▶ [GIVEN RECORDS]:
● ● ● ● ●

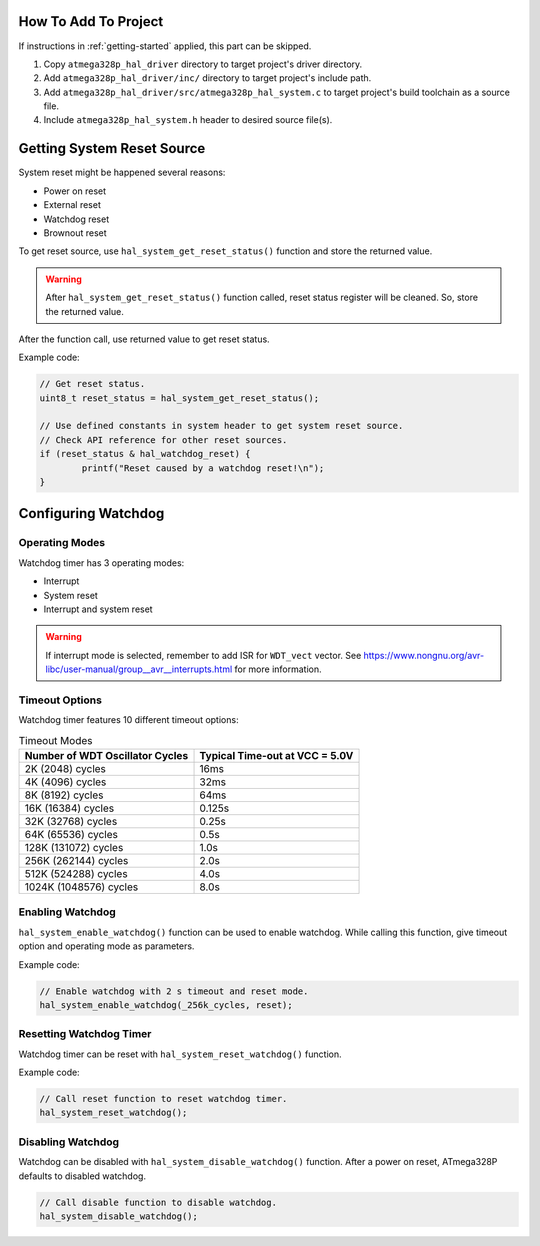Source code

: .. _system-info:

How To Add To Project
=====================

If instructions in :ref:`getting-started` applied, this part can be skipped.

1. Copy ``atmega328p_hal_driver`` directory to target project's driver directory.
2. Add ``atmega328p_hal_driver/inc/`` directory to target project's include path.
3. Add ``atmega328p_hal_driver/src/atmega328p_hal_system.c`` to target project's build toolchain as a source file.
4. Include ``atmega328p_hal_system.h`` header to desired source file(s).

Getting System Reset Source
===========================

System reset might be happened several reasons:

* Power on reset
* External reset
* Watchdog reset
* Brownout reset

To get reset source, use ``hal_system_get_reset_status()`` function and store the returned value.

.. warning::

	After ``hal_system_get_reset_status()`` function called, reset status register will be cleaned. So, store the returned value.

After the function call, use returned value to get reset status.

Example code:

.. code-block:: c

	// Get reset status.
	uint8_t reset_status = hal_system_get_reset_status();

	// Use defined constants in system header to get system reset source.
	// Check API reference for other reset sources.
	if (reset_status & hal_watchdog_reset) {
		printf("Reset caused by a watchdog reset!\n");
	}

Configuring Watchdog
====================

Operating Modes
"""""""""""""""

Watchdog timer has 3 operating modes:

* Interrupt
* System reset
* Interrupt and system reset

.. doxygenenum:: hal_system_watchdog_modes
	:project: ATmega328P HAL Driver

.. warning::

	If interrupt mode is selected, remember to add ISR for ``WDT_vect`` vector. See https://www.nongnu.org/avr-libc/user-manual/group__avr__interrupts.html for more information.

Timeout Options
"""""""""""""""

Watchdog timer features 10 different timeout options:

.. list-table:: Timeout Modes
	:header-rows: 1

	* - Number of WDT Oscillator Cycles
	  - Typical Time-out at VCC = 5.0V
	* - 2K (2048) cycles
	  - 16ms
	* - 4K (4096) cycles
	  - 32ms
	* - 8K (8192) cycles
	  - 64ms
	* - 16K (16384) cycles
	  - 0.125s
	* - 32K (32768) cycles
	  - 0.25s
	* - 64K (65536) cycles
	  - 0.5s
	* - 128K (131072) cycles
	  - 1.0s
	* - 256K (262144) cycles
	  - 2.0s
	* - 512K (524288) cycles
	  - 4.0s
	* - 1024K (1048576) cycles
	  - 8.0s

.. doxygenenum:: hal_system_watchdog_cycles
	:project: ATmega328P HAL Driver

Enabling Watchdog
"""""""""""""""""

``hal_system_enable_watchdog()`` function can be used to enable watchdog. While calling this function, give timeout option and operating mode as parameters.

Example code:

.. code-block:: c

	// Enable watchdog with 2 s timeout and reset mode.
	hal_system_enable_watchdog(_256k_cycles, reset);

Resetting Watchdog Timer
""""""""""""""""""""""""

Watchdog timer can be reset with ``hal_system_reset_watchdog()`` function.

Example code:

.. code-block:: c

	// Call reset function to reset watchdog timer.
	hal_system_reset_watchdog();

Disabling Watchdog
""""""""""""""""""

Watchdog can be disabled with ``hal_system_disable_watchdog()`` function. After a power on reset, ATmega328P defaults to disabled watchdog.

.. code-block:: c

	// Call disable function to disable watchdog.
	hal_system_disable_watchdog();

● ● ● ● ●

▶ [WHAT TO DO]:
Which lines of the data include "directory"? Copy each of them.

▶ [TASK ANSWER]:
1. Copy ``atmega328p_hal_driver`` directory to target project's driver directory.
2. Add ``atmega328p_hal_driver/inc/`` directory to target project's include path.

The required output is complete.